# community tank



## Guppy-Frog-Girl (Sep 28, 2005)

xxx I want to make a larger community tank but have a question about compatablity of guppies...I already know that platys, mollies and some tetras will get along fine, but what about zebra danios and black skirt tetras? and if ther are any other fish that i haven't mentioned...............


----------



## Damon (Jan 18, 2005)

Common livebearers will get along fine as well as danios and most tetras. Be sure to keep proper male female ratios in the tank (2-3 females per male). Or go with all males.


----------



## Guppy-Frog-Girl (Sep 28, 2005)

Ok I think I will go with all males... I have 3, I have 1 female but she is by herself in another 10gl tank right now, she is about to pop...


----------



## osteoporoosi (Jan 27, 2005)

Black skirts tend to be fin nippers, especially in smallish tanks.
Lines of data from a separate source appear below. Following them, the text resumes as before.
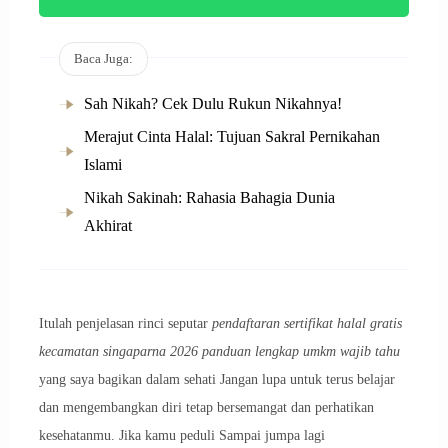
Baca Juga:
Sah Nikah? Cek Dulu Rukun Nikahnya!
Merajut Cinta Halal: Tujuan Sakral Pernikahan
Islami
Nikah Sakinah: Rahasia Bahagia Dunia
Akhirat
Itulah penjelasan rinci seputar
pendaftaran sertifikat halal gratis
kecamatan singaparna 2026 panduan lengkap umkm wajib tahu
yang saya bagikan dalam sehati Jangan lupa untuk terus belajar
dan mengembangkan diri tetap bersemangat dan perhatikan
kesehatanmu. Jika kamu peduli Sampai jumpa lagi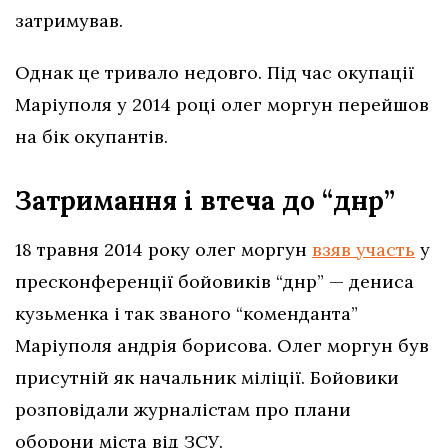
затримував.
Однак це тривало недовго. Під час окупації
Маріуполя у 2014 році олег моргун перейшов
на бік окупантів.
Затримання і втеча до “днр”
18 травня 2014 року олег моргун
взяв участь
у
пресконференції бойовиків “днр” — дениса
кузьменка і так званого “коменданта”
Маріуполя андрія борисова. Олег моргун був
присутній як начальник міліції. Бойовики
розповідали журналістам про плани
оборони міста від ЗСУ.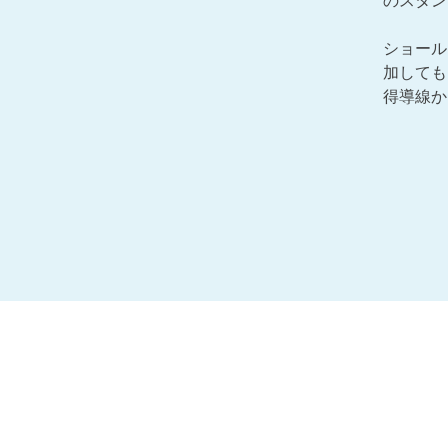
のスタン
ショール
加しても
得導線か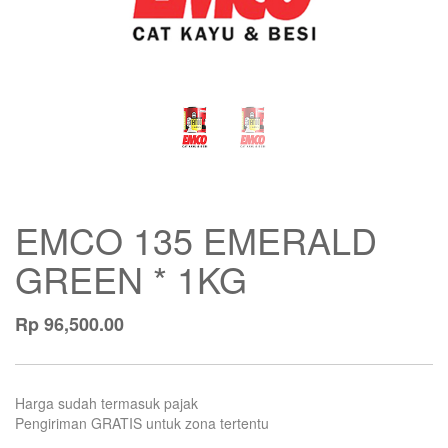
EMCO 135 EMERALD
GREEN * 1KG
Rp
96,500.00
Harga sudah termasuk pajak
Pengiriman GRATIS untuk zona tertentu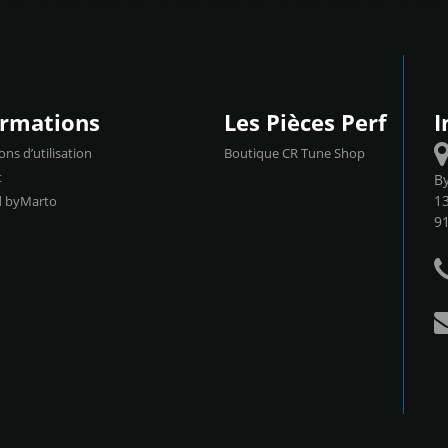
ormations
Les Pièces Perf
I
ons d’utilisation
Boutique CR Tune Shop
t
B
13
d byMarto
9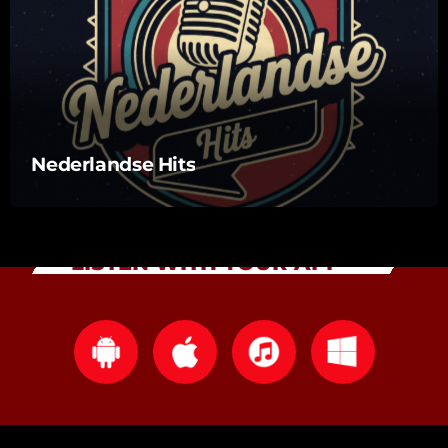
Nederlandse Hits
LISTEN WITH YOUR APP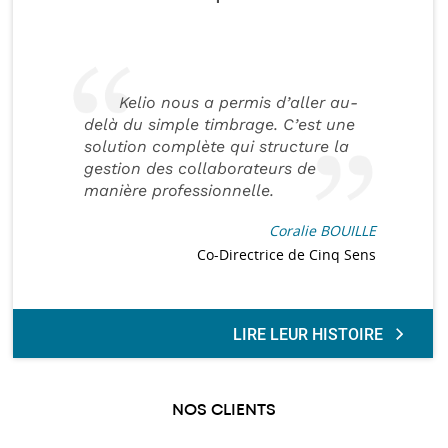
Kelio nous a permis d’aller au-
delà du simple timbrage. C’est une
solution complète qui structure la
gestion des collaborateurs de
manière professionnelle.
Coralie BOUILLE
Co-Directrice de Cinq Sens
LIRE LEUR HISTOIRE
NOS CLIENTS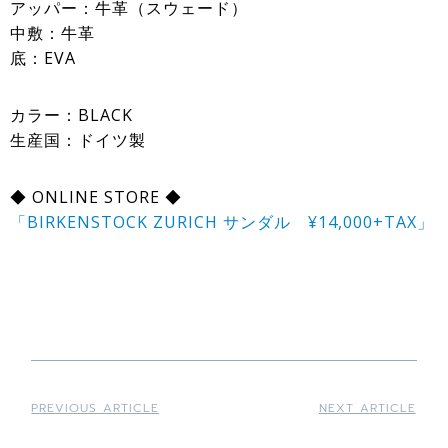
アッパー：牛革（スウェード）
中敷：牛革
底：EVA
カラー：BLACK
生産国：ドイツ製
◆ ONLINE STORE ◆
「BIRKENSTOCK ZURICH サンダル ¥14,000+TAX」
PREVIOUS ARTICLE
NEXT ARTICLE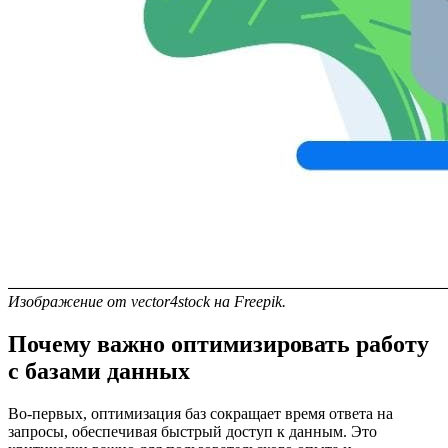
Изображение от vector4stock на Freepik.
Почему важно оптимизировать работу
с базами данных
Во-первых, оптимизация баз сокращает время ответа на
запросы, обеспечивая быстрый доступ к данным. Это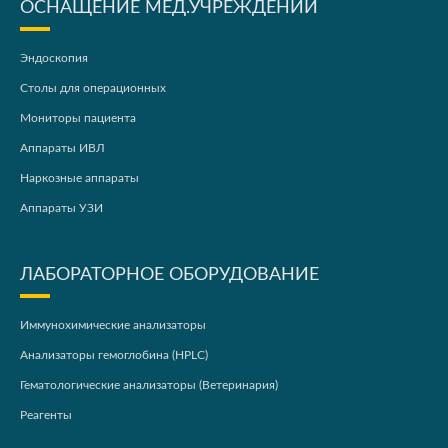
ОСНАЩЕНИЕ МЕД.УЧРЕЖДЕНИЙ
Эндоскопия
Столы для операционных
Мониторы пациента
Аппараты ИВЛ
Наркозные аппараты
Аппараты УЗИ
ЛАБОРАТОРНОЕ ОБОРУДОВАНИЕ
Иммунохимические анализаторы
Анализаторы гемоглобина (HPLC)
Гематологические анализаторы (Ветеринария)
Реагенты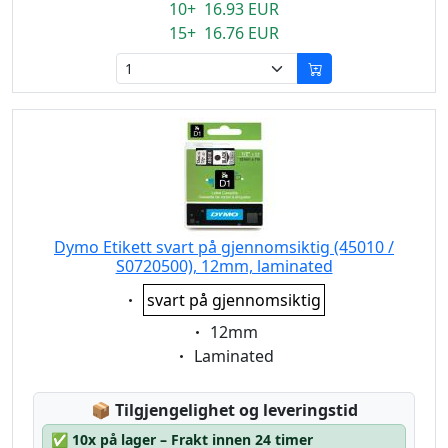
10+ 16.93 EUR
15+ 16.76 EUR
Dymo Etikett svart på gjennomsiktig (45010 /
S0720500), 12mm, laminated
Eigenschaft:
svart på gjennomsiktig
Eigenschaft:
12mm
Eigenschaft:
Laminated
Lagerstatus:
📦
Tilgjengelighet og leveringstid
✅
10x på lager – Frakt innen 24 timer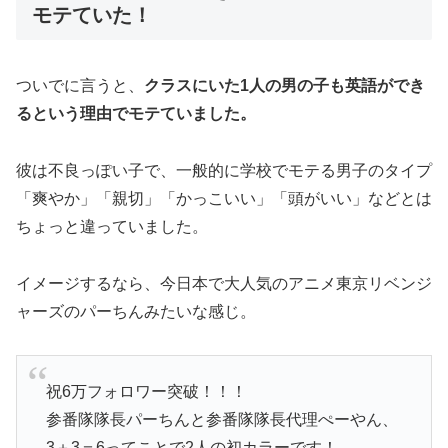
モテていた！
ついでに言うと、
クラスにいた1人の男の子も英語ができ
るという理由でモテていました。
彼は不良っぽい子で、一般的に学校でモテる男子のタイプ
「爽やか」「親切」「かっこいい」「頭がいい」などとは
ちょっと違っていました。
イメージするなら、今日本で大人気のアニメ東京リベンジ
ャーズのパーちんみたいな感じ。
祝6万フォロワー突破！！！
参番隊隊長パーちんと参番隊隊長代理ぺーやん、
3＋3＝6ってことで2人の初カラーです！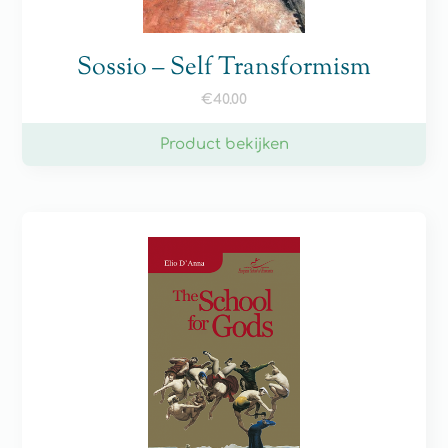
Sossio – Self Transformism
€
40.00
Product bekijken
Smaller livebearers would do fine.


----------



## Doodles (Oct 2, 2005)

You could also try some rasaboras. I really love mine and they are pretty active. I find danio's to be a bit of a nuance nipping other fish but that's just my experience. I have a crap load of guppies in my 75 gallon. I keep with them, platies, some kind of long finned tetra, scissortail rasaboras, harlequin rasaboras, African dwarf frogs, neon tetras are always good. I haven't had any problems with this set up yet. 
I had cherry barbs in with them but they because aggressive so I have them in a 'time out tank." lol


----------



## osteoporoosi (Jan 27, 2005)

Harlequins need very soft and acidid water, I'm not shure that they are the best company for livebearers, that need harder water.


----------